Start of RECORDS SUPPLIED

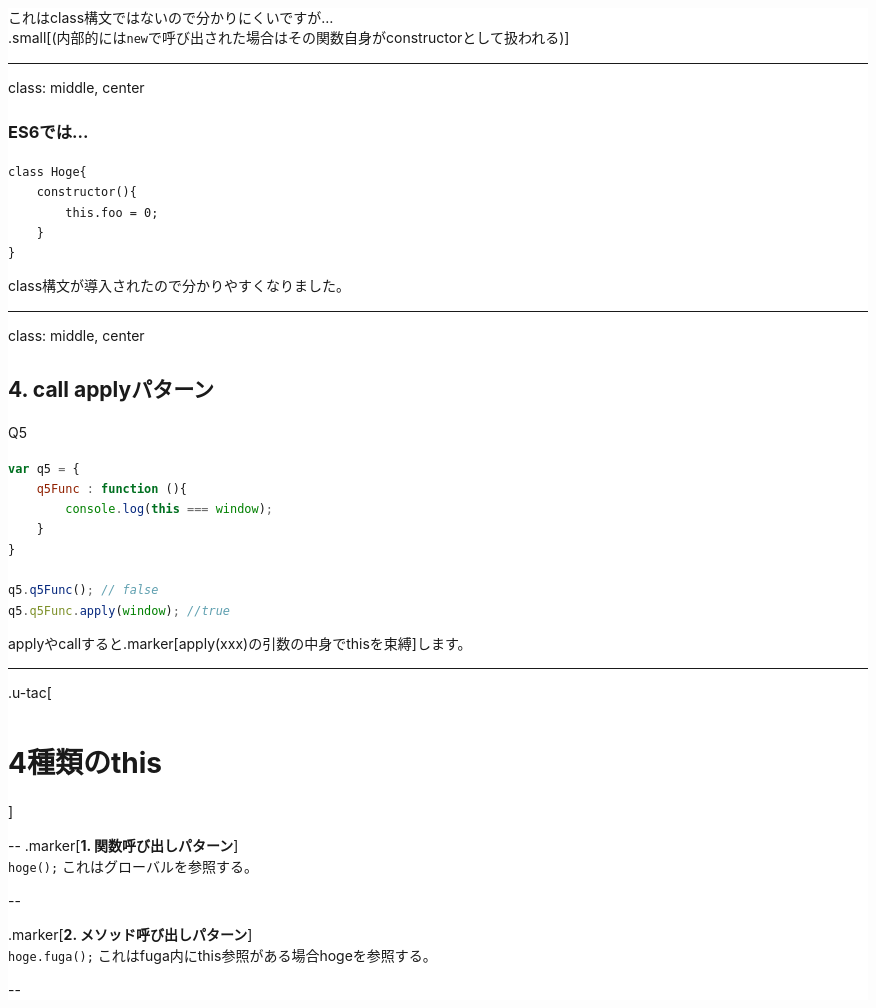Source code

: これはclass構文ではないので分かりにくいですが…<br>
.small[(内部的には`new`で呼び出された場合はその関数自身がconstructorとして扱われる)]

---
class: middle, center
### ES6では...

```
class Hoge{
    constructor(){
        this.foo = 0;
    }
}
```

class構文が導入されたので分かりやすくなりました。

---
class: middle, center
## 4. call applyパターン

Q5

```javascript
var q5 = {
    q5Func : function (){
        console.log(this === window);
    }
}

q5.q5Func(); // false
q5.q5Func.apply(window); //true 
```

applyやcallすると.marker[apply(xxx)の引数の中身でthisを束縛]します。

---

.u-tac[
# 4種類のthis
]

--
.marker[__1. 関数呼び出しパターン__]<br>
`hoge();`
これはグローバルを参照する。

--

.marker[__2. メソッド呼び出しパターン__]<br>
`hoge.fuga();`
これはfuga内にthis参照がある場合hogeを参照する。

--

End of RECORDS SUPPLIED

EXERCISE GOAL: Set down the entries exactly as they appear, with every picture left out.

TASK ANSWER:
Source code

: これはclass構文ではないので分かりにくいですが…<br>
.small[(内部的には`new`で呼び出された場合はその関数自身がconstructorとして扱われる)]

---
class: middle, center
### ES6では...

```
class Hoge{
    constructor(){
        this.foo = 0;
    }
}
```

class構文が導入されたので分かりやすくなりました。

---
class: middle, center
## 4. call applyパターン

Q5

```javascript
var q5 = {
    q5Func : function (){
        console.log(this === window);
    }
}

q5.q5Func(); // false
q5.q5Func.apply(window); //true 
```

applyやcallすると.marker[apply(xxx)の引数の中身でthisを束縛]します。

---

.u-tac[
# 4種類のthis
]

--
.marker[__1. 関数呼び出しパターン__]<br>
`hoge();`
これはグローバルを参照する。

--

.marker[__2. メソッド呼び出しパターン__]<br>
`hoge.fuga();`
これはfuga内にthis参照がある場合hogeを参照する。

--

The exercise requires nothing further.